In this regard, the Committee was alarmed by the presence of the Chief of National Intelligence, Sisira Mendis, as part of the Sri Lankan delegation, since he was the Deputy Inspector General of the CID from March 2008 to June 2009. The Committee observed that Mr. Mendis is named in the OISL Report, which notes that the CID’s “4th Floor” facility at police headquarters in Colombo was known as a notorious site of torture. The OISL report also recounts allegations of widespread torture, including sexual violence, perpetrated against individuals detained at Manik Farm camp and elsewhere in the aftermath of the conflict by personnel of the CID and the TID over which Mr.

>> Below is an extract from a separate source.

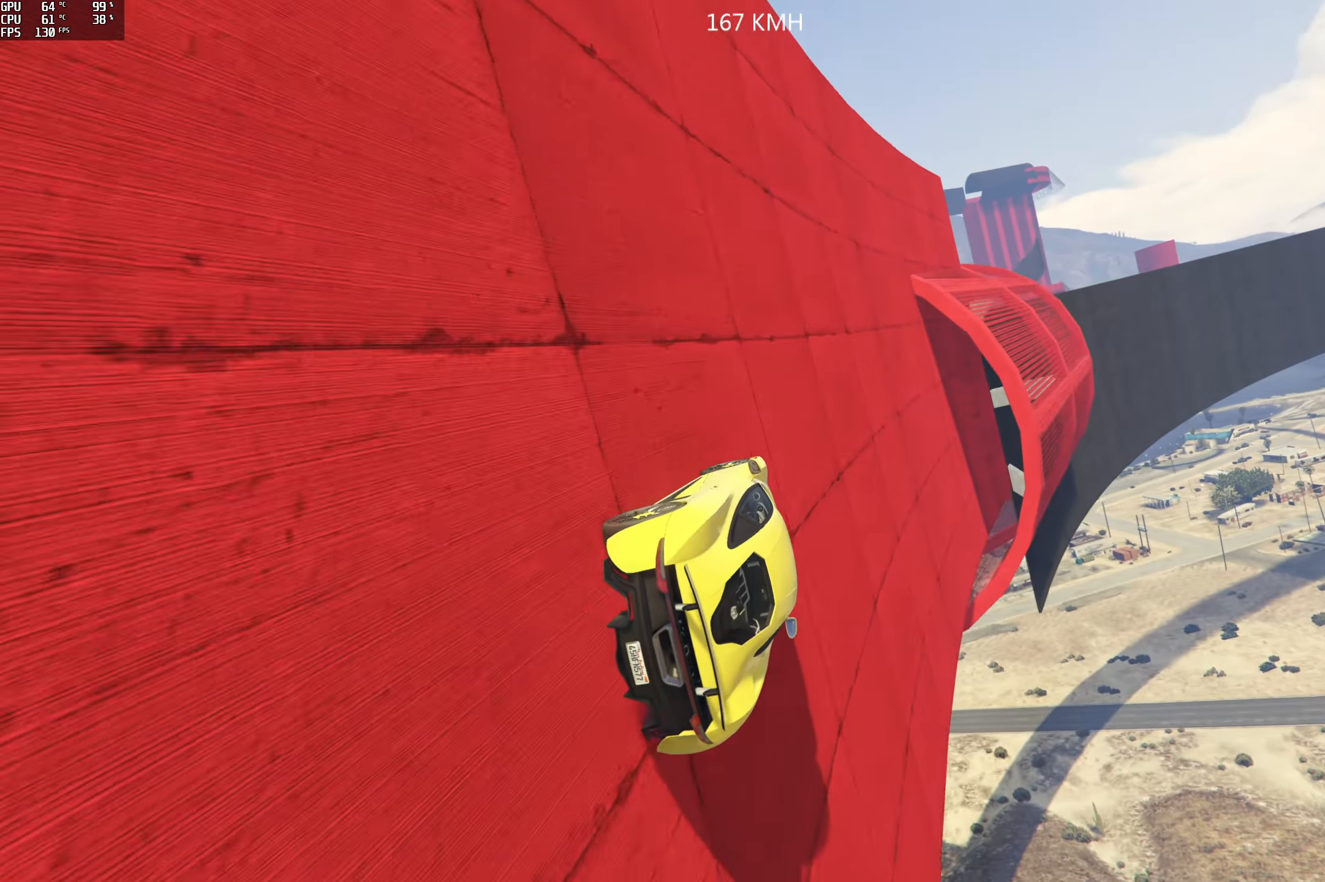
{"buttons": ["R2"], "left_stick": "center", "right_stick": "center", "events": [[166, "left_stick", "left"], [283, "left_stick", "center"]]}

Mendis also allegedly exercised supervisory authority until June 2009.
In consensually adopting HRC Resolution 30-1 in October 2015, the Government of Sri Lanka welcomed and agreed to implement the recommendations of the OISL. Mendis’s position sits uneasily with OISL Recommendation 12 and HRC 30-1 clause 7:  

OISL Recommendation 12: Develop a fully-fledged vetting process respecting due process to remove from office military and security force personnel and any other public official where there are reasonable grounds to believe that they were involved in human rights violations;

HRC 30-1 7: Encourages the Government of Sri Lanka to reform its domestic law to ensure that it can implement effectively its own commitments, the recommendations made in the report of the Lessons Learnt and Reconciliation Commission, as well as the recommendations of the report of the Office of the High Commissioner, including by allowing for, in a manner consistent with its international obligations, the trial and punishment of those most responsible for the full range of crimes under the general principles of law recognized by the community of nations relevant to violations and abuses of human rights and violations of international humanitarian law, including during the period covered by the Lessons Learnt and Reconciliation Commission;
An adequate vetting process would ensure that alleged war criminals do not continue to hold official positions and represent Sri Lanka in international forums such as the UNCAT. Individuals identified as alleged perpetrators of war crimes and crimes against humanity are precisely those who will be investigated and prosecuted under a credible, independent mechanism that meets the OISL guidelines.
The vast majority of victims of Sisira’s alleged torture were of Tamil ethnicity.  By sending a man accused of responsibility for systemic and grotesque torture, including sexual violence, Sri Lanka is signalling that it has little intention of complying with resolution 30-1. TAG is concerned that this also signals that Sri Lanka intends to continue to allow the persecution of its ethnic Tamil community through torture and other human rights violations.

Co-sponsors of HRC Resolution 30-1 should hold Sri Lanka to its commitments and ensure full implementation of the OISL recommendations.